• **Source passage**
Astros Organizational ReportThe following is a continuation of our Organizational Reports, filed by Devon Teeple and Maury Brown. As with the prior reports for the Los Angeles Dodgers, San Diego Padres, the Toronto Blue Jays, and the Pittsburgh Pirates, this report delves into the Houston Astros historically, financially, and from a facility perspective. -- Maury Brown

The Astrodome, Enron Field and now Minute Maid Park.

Wherever the Houston Astros seem to play, it is always involving some historical point.

The Astrodome billed as the eight-wonder of the world, by the Astros original owner Judge Roy Hofheinz, the Astrodome was the first professional baseball stadium to have a roof over the playing field. It also had “Skyboxes” which we are so used of in today’s game and a two million dollar scoreboard. The ceiling was covered with these cream-colored panels, but the ball was too difficult to see, so the tiles were painted and thus, the grass died. The Astros to the rescue, this led to an artificial grass being installed in the stadium known as Astroturf. The first game was played in 1966.

Fast-forward to 1996. The Houston Oilers are going to leave town and it’s time for the “Stros” to join the revolution and get a new stadium equally known for its name as well as its style. On May 20 1996, it was recommended that Houston and Harris County spend approximately $625 million to build a new baseball stadium downtown and to redo the Astrodome for football and rodeo. According to Astros owner Drayton McLane Jr. he said a new stadium would bring the team closer to the downtown community and it would bring business owners, bar owners, and restaurants and hotels in excess of $60,000,000 in revenue, which included the following teams, baseball, football and basketball. On November 5, 1996, Harris County voters approved the construction of a ballpark in downtown Houston. The park would cost, upon review $265,000,000, with a retractable roof, natural grass, and encompassed nearly 25 acres of downtown Houston, near the old Union Station. To make itself more accessible to fans, the streets surrounding the stadium are; Texas, Congress, Crawford, and US Highway 59.

It would take nearly three years of construction before the stadium was completed. On April 7, 1999, the Houston based American energy company Enron agreed to pay more than $100,000,000 over the next 30 years to have the stadium named Enron Field. Unfortunately, at the end of 2001 it was revealed that it’s reported financial condition was sustained substantially by institutionalized, systematic, creatively planned accounting fraud, and became the largest corporation in history to declare bankruptcy. On June 5, 2002, the Houston Astros and the Minute Maid Company announced the expansion of their relationship, and created a long-term marketing and community relationship. The agreement included naming rights and thus Enron Field was know known as Minute Maid Park. With the new name change also came some agreements between Houston and Minute Maid which state that the widely popular Minute Maid Squeeze Play attraction at the park continue for the 28 years of the agreements also including the pouring rights for Coca-Cola company, continuous marketing and full commitment by Minute Maid to help sponsor and support the youth baseball programs in the Houston and surrounding areas. The Minute Maid Family of brands is produced and sold by The Coca-Cola Company – The world’s leading marketer of premium fruit juices and drinks. Thanks to this Coca-Cola connection, there is access to an extraordinary system for production, distribution, research, product development and marketing.

• **About this exercise**
Rewrite the part of the Astros report that begins at the words "Wherever the Houston" and stops after "played in 1966.", changing "scoreboard" to "display board". The records come from a separate source, not from the Astros report.

• **Material provided**
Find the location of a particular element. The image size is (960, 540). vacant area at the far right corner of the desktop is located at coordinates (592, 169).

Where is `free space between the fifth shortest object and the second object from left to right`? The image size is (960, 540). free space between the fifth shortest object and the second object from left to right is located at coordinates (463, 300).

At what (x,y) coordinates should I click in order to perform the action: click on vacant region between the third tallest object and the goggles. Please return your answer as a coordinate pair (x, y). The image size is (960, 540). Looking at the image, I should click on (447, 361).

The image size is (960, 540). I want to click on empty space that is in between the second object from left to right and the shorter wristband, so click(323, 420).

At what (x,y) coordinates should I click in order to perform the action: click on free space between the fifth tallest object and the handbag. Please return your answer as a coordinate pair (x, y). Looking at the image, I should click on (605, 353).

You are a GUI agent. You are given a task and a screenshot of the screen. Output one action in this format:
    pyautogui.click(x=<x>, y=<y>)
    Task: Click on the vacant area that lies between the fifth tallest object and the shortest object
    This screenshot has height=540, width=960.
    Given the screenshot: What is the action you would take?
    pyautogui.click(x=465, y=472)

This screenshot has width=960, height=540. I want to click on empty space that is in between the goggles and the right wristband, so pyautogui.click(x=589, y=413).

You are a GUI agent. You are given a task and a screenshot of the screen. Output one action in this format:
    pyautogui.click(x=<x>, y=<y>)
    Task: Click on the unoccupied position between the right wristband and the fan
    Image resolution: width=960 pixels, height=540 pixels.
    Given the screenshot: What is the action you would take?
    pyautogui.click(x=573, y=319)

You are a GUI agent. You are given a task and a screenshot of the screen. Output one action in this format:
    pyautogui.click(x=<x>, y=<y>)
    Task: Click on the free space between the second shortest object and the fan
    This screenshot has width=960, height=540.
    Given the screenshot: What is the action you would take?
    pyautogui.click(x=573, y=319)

• **Result**
Wherever the Houston Astros seem to play, it is always involving some historical point.

The Astrodome billed as the eight-wonder of the world, by the Astros original owner Judge Roy Hofheinz, the Astrodome was the first professional baseball stadium to have a roof over the playing field. It also had “Skyboxes” which we are so used of in today’s game and a two million dollar display board. The ceiling was covered with these cream-colored panels, but the ball was too difficult to see, so the tiles were painted and thus, the grass died. The Astros to the rescue, this led to an artificial grass being installed in the stadium known as Astroturf. The first game was played in 1966.